** Begin Text segment **

Warlocks of Lōbethal: Older


Writer, Father, Killer

TAGLINE

When the warlocks choose you, the joke stops being funny.



LOGLINE

When a joke‑obsessed Year Seven boy is chosen by the school’s secret warlocks for a magical 'lesson', he’s transformed into a clown and must outwit the curse before the punchline becomes permanent.







GENRE

Primary: Middle-grade contemporary fantasy

Secondary: Comedy, Coming-of-age


It sits squarely in middle‑grade contemporary fantasy, but it bends the genre by making the magic a school‑sanctioned rite of passage rather than a hidden world, turning the “chosen one” trope into a comedic punishment that forces a class clown to grow up.



SETTING

The story unfolds in a small South Australian town, centred on the strange, secret‑ridden Lōbethal All‑Boys School where everyday life mixes with hidden warlock rituals, magical 'lessons', and the chaotic trials of Year Seven.



BLURB

Big nose, bigger lessons.


Life’s hard when you’re 12-years-old. Especially, when you’re me.


I’m Ben Kirkland. But most people know me as the class clown. I like being funny. You know, making people laugh so hard that it kinda hurts. I thought my first year at Lōbethal All-Boys School was going to be a breeze. I mean, how hard can Year Seven be? Well, I’ll tell you what — the joke was on me.


There’s a secret hidden in the basement of this school they don’t want you to know about. My fate was sealed when sixteen cloaked warlocks decided I was to play “victim”. The problem is, I don’t know why.


If puberty and the journey to manhood weren’t enough of a test, wait 'til you find out what those magic wielders did to me! I mean, I knew my body would change. But not like THIS!!

** End Text segment **
** Begin Data shown **

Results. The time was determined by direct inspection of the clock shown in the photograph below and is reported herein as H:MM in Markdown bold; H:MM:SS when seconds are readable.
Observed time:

** End Data shown **

### Required task A
According to the Warlocks of Lōbethal pitch, how does the story bend the middle-grade contemporary fantasy genre?
### Required task B
Rewrite the paragraph of the Warlocks of Lōbethal pitch beginning "I’m Ben Kirkland" in two short sentences, keeping its main facts.
### Required task C
List, in order, every heading in the Warlocks of Lōbethal pitch that is written entirely in capital letters.

### Written solution A
It makes the magic a school-sanctioned rite of passage instead of a hidden world. It also turns the "chosen one" trope into a comedic punishment that forces a class clown to grow up.

### Written solution B
Ben Kirkland is known as the class clown and loves making people laugh so hard it hurts. He expected his first year, Year Seven, at Lōbethal All-Boys School to be a breeze, but the joke turned out to be on him.

### Written solution C
TAGLINE
LOGLINE
GENRE
SETTING
BLURB